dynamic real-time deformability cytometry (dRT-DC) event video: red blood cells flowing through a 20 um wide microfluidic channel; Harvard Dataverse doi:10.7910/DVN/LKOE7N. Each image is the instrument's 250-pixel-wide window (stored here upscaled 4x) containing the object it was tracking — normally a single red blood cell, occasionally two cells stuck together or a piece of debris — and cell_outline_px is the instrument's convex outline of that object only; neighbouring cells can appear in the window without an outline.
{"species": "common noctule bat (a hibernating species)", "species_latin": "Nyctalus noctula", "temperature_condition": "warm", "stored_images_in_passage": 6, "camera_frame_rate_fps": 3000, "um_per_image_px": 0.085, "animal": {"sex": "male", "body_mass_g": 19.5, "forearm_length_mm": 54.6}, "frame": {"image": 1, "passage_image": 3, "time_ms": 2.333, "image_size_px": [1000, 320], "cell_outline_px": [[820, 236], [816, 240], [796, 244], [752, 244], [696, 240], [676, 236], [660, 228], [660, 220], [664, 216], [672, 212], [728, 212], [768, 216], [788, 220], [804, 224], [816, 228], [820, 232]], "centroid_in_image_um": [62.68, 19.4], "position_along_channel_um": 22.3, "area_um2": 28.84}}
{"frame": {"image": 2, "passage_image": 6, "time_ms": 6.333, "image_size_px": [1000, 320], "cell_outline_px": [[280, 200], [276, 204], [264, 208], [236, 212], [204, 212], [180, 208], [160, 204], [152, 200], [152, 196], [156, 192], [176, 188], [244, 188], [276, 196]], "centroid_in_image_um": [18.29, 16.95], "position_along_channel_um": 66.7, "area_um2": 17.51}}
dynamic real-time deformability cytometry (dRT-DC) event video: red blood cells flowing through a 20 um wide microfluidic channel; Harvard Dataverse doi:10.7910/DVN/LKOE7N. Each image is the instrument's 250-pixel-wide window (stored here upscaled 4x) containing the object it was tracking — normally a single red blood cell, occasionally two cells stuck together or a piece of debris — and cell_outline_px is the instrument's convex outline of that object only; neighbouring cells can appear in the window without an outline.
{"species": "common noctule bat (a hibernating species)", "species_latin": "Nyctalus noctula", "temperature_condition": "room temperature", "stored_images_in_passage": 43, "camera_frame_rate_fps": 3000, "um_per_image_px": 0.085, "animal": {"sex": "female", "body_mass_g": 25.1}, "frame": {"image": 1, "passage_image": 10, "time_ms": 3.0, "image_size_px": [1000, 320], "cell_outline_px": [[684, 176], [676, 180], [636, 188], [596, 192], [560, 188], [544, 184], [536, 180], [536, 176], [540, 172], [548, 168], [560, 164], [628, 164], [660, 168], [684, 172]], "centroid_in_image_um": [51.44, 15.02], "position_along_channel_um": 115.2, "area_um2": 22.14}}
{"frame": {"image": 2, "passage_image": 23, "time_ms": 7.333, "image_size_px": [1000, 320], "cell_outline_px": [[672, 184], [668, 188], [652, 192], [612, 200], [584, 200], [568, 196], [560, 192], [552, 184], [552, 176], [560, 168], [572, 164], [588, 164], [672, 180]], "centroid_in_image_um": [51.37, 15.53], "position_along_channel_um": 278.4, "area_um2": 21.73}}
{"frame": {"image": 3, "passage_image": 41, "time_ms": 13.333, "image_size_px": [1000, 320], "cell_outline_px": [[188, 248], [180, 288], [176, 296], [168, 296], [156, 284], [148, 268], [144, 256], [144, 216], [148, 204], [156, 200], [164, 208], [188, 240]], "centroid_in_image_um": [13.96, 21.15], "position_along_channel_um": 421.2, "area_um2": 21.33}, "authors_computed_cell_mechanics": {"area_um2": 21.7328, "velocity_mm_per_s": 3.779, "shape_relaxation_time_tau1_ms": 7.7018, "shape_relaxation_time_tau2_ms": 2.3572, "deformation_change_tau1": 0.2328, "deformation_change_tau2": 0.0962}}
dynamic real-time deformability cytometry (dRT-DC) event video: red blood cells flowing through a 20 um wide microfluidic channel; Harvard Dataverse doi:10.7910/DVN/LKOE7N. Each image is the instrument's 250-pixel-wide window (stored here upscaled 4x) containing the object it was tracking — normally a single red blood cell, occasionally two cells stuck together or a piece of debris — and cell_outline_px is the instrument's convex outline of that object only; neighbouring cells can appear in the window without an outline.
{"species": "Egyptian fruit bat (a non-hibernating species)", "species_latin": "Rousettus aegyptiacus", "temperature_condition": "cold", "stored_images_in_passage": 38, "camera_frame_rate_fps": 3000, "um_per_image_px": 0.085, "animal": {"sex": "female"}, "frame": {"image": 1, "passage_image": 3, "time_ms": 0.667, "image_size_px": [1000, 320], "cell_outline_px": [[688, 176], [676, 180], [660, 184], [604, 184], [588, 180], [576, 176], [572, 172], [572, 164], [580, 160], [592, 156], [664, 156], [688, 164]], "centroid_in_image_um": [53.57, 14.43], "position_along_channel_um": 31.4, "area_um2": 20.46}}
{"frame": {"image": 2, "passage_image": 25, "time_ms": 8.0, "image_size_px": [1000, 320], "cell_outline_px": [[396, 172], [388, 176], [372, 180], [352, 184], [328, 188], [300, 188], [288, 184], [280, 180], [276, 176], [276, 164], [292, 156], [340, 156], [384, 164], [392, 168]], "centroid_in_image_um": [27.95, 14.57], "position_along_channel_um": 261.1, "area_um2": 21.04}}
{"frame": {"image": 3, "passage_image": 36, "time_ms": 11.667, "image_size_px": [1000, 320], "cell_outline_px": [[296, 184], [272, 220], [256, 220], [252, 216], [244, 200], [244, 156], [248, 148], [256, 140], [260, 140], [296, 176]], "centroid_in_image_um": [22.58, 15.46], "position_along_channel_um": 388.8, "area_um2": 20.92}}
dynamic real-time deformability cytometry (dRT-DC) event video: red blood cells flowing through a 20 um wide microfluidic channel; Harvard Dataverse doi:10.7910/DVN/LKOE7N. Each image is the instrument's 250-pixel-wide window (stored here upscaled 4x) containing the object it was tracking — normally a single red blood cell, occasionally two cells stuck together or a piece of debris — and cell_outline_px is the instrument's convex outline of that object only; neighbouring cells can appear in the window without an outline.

==============================

Send back all of the entries exactly, with nothing missing.

dynamic real-time deformability cytometry (dRT-DC) event video: red blood cells flowing through a 20 um wide microfluidic channel; Harvard Dataverse doi:10.7910/DVN/LKOE7N. Each image is the instrument's 250-pixel-wide window (stored here upscaled 4x) containing the object it was tracking — normally a single red blood cell, occasionally two cells stuck together or a piece of debris — and cell_outline_px is the instrument's convex outline of that object only; neighbouring cells can appear in the window without an outline.
{"species": "common noctule bat (a hibernating species)", "species_latin": "Nyctalus noctula", "temperature_condition": "warm", "stored_images_in_passage": 6, "camera_frame_rate_fps": 3000, "um_per_image_px": 0.085, "animal": {"sex": "male", "body_mass_g": 19.5, "forearm_length_mm": 54.6}, "frame": {"image": 1, "passage_image": 3, "time_ms": 2.333, "image_size_px": [1000, 320], "cell_outline_px": [[820, 236], [816, 240], [796, 244], [752, 244], [696, 240], [676, 236], [660, 228], [660, 220], [664, 216], [672, 212], [728, 212], [768, 216], [788, 220], [804, 224], [816, 228], [820, 232]], "centroid_in_image_um": [62.68, 19.4], "position_along_channel_um": 22.3, "area_um2": 28.84}}
{"frame": {"image": 2, "passage_image": 6, "time_ms": 6.333, "image_size_px": [1000, 320], "cell_outline_px": [[280, 200], [276, 204], [264, 208], [236, 212], [204, 212], [180, 208], [160, 204], [152, 200], [152, 196], [156, 192], [176, 188], [244, 188], [276, 196]], "centroid_in_image_um": [18.29, 16.95], "position_along_channel_um": 66.7, "area_um2": 17.51}}
dynamic real-time deformability cytometry (dRT-DC) event video: red blood cells flowing through a 20 um wide microfluidic channel; Harvard Dataverse doi:10.7910/DVN/LKOE7N. Each image is the instrument's 250-pixel-wide window (stored here upscaled 4x) containing the object it was tracking — normally a single red blood cell, occasionally two cells stuck together or a piece of debris — and cell_outline_px is the instrument's convex outline of that object only; neighbouring cells can appear in the window without an outline.
{"species": "common noctule bat (a hibernating species)", "species_latin": "Nyctalus noctula", "temperature_condition": "room temperature", "stored_images_in_passage": 43, "camera_frame_rate_fps": 3000, "um_per_image_px": 0.085, "animal": {"sex": "female", "body_mass_g": 25.1}, "frame": {"image": 1, "passage_image": 10, "time_ms": 3.0, "image_size_px": [1000, 320], "cell_outline_px": [[684, 176], [676, 180], [636, 188], [596, 192], [560, 188], [544, 184], [536, 180], [536, 176], [540, 172], [548, 168], [560, 164], [628, 164], [660, 168], [684, 172]], "centroid_in_image_um": [51.44, 15.02], "position_along_channel_um": 115.2, "area_um2": 22.14}}
{"frame": {"image": 2, "passage_image": 23, "time_ms": 7.333, "image_size_px": [1000, 320], "cell_outline_px": [[672, 184], [668, 188], [652, 192], [612, 200], [584, 200], [568, 196], [560, 192], [552, 184], [552, 176], [560, 168], [572, 164], [588, 164], [672, 180]], "centroid_in_image_um": [51.37, 15.53], "position_along_channel_um": 278.4, "area_um2": 21.73}}
{"frame": {"image": 3, "passage_image": 41, "time_ms": 13.333, "image_size_px": [1000, 320], "cell_outline_px": [[188, 248], [180, 288], [176, 296], [168, 296], [156, 284], [148, 268], [144, 256], [144, 216], [148, 204], [156, 200], [164, 208], [188, 240]], "centroid_in_image_um": [13.96, 21.15], "position_along_channel_um": 421.2, "area_um2": 21.33}, "authors_computed_cell_mechanics": {"area_um2": 21.7328, "velocity_mm_per_s": 3.779, "shape_relaxation_time_tau1_ms": 7.7018, "shape_relaxation_time_tau2_ms": 2.3572, "deformation_change_tau1": 0.2328, "deformation_change_tau2": 0.0962}}
dynamic real-time deformability cytometry (dRT-DC) event video: red blood cells flowing through a 20 um wide microfluidic channel; Harvard Dataverse doi:10.7910/DVN/LKOE7N. Each image is the instrument's 250-pixel-wide window (stored here upscaled 4x) containing the object it was tracking — normally a single red blood cell, occasionally two cells stuck together or a piece of debris — and cell_outline_px is the instrument's convex outline of that object only; neighbouring cells can appear in the window without an outline.
{"species": "Egyptian fruit bat (a non-hibernating species)", "species_latin": "Rousettus aegyptiacus", "temperature_condition": "cold", "stored_images_in_passage": 38, "camera_frame_rate_fps": 3000, "um_per_image_px": 0.085, "animal": {"sex": "female"}, "frame": {"image": 1, "passage_image": 3, "time_ms": 0.667, "image_size_px": [1000, 320], "cell_outline_px": [[688, 176], [676, 180], [660, 184], [604, 184], [588, 180], [576, 176], [572, 172], [572, 164], [580, 160], [592, 156], [664, 156], [688, 164]], "centroid_in_image_um": [53.57, 14.43], "position_along_channel_um": 31.4, "area_um2": 20.46}}
{"frame": {"image": 2, "passage_image": 25, "time_ms": 8.0, "image_size_px": [1000, 320], "cell_outline_px": [[396, 172], [388, 176], [372, 180], [352, 184], [328, 188], [300, 188], [288, 184], [280, 180], [276, 176], [276, 164], [292, 156], [340, 156], [384, 164], [392, 168]], "centroid_in_image_um": [27.95, 14.57], "position_along_channel_um": 261.1, "area_um2": 21.04}}
{"frame": {"image": 3, "passage_image": 36, "time_ms": 11.667, "image_size_px": [1000, 320], "cell_outline_px": [[296, 184], [272, 220], [256, 220], [252, 216], [244, 200], [244, 156], [248, 148], [256, 140], [260, 140], [296, 176]], "centroid_in_image_um": [22.58, 15.46], "position_along_channel_um": 388.8, "area_um2": 20.92}}
dynamic real-time deformability cytometry (dRT-DC) event video: red blood cells flowing through a 20 um wide microfluidic channel; Harvard Dataverse doi:10.7910/DVN/LKOE7N. Each image is the instrument's 250-pixel-wide window (stored here upscaled 4x) containing the object it was tracking — normally a single red blood cell, occasionally two cells stuck together or a piece of debris — and cell_outline_px is the instrument's convex outline of that object only; neighbouring cells can appear in the window without an outline.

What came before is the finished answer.